# Latent Social Network Influence

This is one of the paper written in course Social Media Analysis 10-802 in Spring 2011

## Citation

S. A. Myers & J. Leskovec "On the Convexity of Latent Social Network Inference" In Neural Information Processing Systems (NIPS), 2010.

## Summary

This is an interesting paper of learning the graph structure which is not a typical Bayesian graph learning. The main problem that the authors try to solve is given a set of nodes and network diffusion, Graph Learning, learning the graph over which the contagion spreads. The assumption is information diffusion often happens over an unknown network. Typically we observe the nodes getting infected and the time they get infected, however we cannot know who infected them. The infection can here can be blogs getting posted with a similar news articles, or people buying a new product or it can be a typical disease that is spreading on geographic or people network. This problem is converted to a maximum likelihood based convex programming problem and further they introduce an ${\displaystyle l_{1}}$ penalty to penalize the graph with larger number of nodes.

## Description of the method

Assume that there are ${\displaystyle N}$ nodes in the graph and we present a ${\displaystyle NxN}$ matrix A where

${\displaystyle A_{ij}=Pr(nodeiinfectsnodej|nodeiisinfected)}$

A cascade is based on transmission model ${\displaystyle w(t)}$ and recovery model ${\displaystyle r(t)}$. Transmission model defines how much time it takes for an infection to spread from one node to another and recovery model defines how long a node remains infected before it recovers. Further time when each node ${\displaystyle i}$ is infected is given by ${\displaystyle \tau _{i}}$. With a ${\displaystyle D}$ cascades given and a cascade we try to get MLE of the entries of the matrix A.

The following is likelihood of probability matrix A to given set of cascades.
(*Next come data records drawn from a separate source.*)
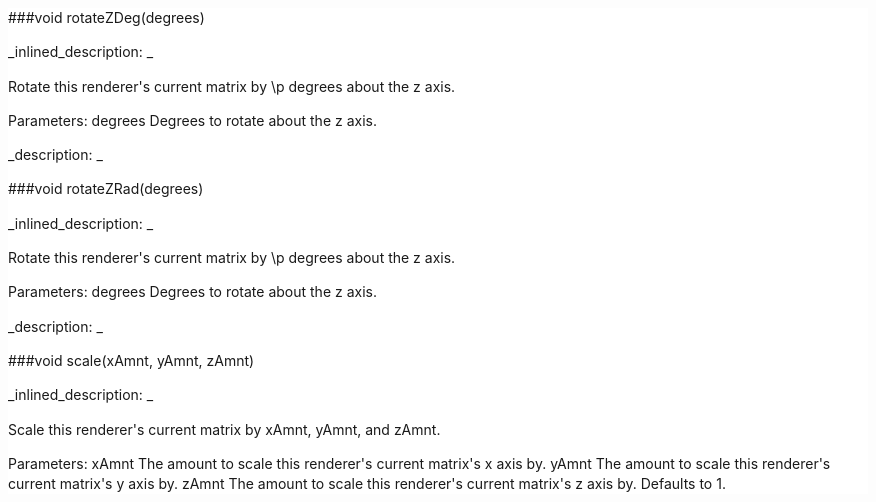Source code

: 





###void rotateZDeg(degrees)



_inlined_description: _

Rotate this renderer's current matrix by \p degrees about the z
axis.

Parameters:
degrees Degrees to rotate about the z axis.





_description: _









###void rotateZRad(degrees)



_inlined_description: _

Rotate this renderer's current matrix by \p degrees about the z
axis.

Parameters:
degrees Degrees to rotate about the z axis.





_description: _









###void scale(xAmnt, yAmnt, zAmnt)



_inlined_description: _

Scale this renderer's current matrix by xAmnt, yAmnt, and zAmnt.

Parameters:
xAmnt The amount to scale this renderer's current matrix's x
axis by.
yAmnt The amount to scale this renderer's current matrix's y
axis by.
zAmnt The amount to scale this renderer's current matrix's z
axis by. Defaults to 1.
Here ${\displaystyle X_{c}(t)}$ is set of nodes that got infected at the time t and ${\displaystyle \tau _{i}^{c}=\infty }$ if the node i is never infected in the cascade c.

${\displaystyle L(A;D)=\prod _{c\in D}\left\lbrack \left\lbrace \prod _{i;\tau _{i}^{c}<\infty }P(i{\mbox{ infected at }}\tau _{i}^{c}|X_{c}(\tau _{i}^{c}))\right\rbrace \left\lbrace \prod _{i;\tau _{i}^{c}=\infty }P(i{\mbox{ never infected }}|X_{c}(t)\forall t)\right\rbrace \right\rbrack }$

${\displaystyle L(A;D)=\prod _{c\in D}\left\lbrack \left\lbrace \prod _{i;\tau _{i}^{c}<\infty }\left(1-\prod _{j;\tau _{j}\leq \tau _{i}}(1-w(\tau _{i}^{c}-\tau _{j}^{c})A_{ij}\right)\right\rbrace \left\lbrace \prod _{i;\tau _{i}^{c}=\infty }\prod _{j;\tau _{j}^{c}<\infty }(1-A_{ij})\right\rbrace \right\rbrack }$

The problem is ${\displaystyle max_{A}log(L(A;D))}$ which involves finding out at least ${\displaystyle N(N-1)}$ assuming each node is not connected to itself and we learn an undirected graph. Further, assuming that incoming edges of a given node is independent of incoming edges to any other node, so the columns of matrix A are inferred independently so we have linear number of parameters to estimate.

The problem is then converted to a convex programming problem and then the ${\displaystyle l_{1}}$-penality is introduced based on the assumption that each node is connected to constant number of other nodes independent on total number of nodes in the graph.

## Datasets used

They use three different datasets in the paper.

• Synthetic dataset on 512 nodes and 1024 edges, with the Susceptible–Infected (SI) contagion model
• Collaboration network between 379 scientists.
• Email social network of 593 nodes and 2824 edges that was based on the email of a small European research institute.
• Recommendation network of 275 users with 1522 edges and a set of 5,765 recommendations on 625 products.

## Experimental Results

Using synthetic dataset, this method compares with the previous paper NetInf, by same author Jure Leskovec. The comparison is based on precision and recall rates and Mean Squared Error (MSE). The MSE is taken over the union of potential edge positions (node pairs) where there is an edge in the latent network, and the edge positions in which the algorithm has predicted the presence of an edge. It shows that the current method is consistently better than NetInf method both interms of precision, recall and also in terms of MSE.

They show using rest of the datasets that their method is capable of near perfect recovery of the underlying social network with relatively small number of cascades given.

## Related Papers

The same author proposed an approximation algorithm called NetInf which assumes that the weights of the edges in latent network are homogeneous. When this assumption holds, the algorithm is very accurate and is computationally feasible, however does not address the generic problem.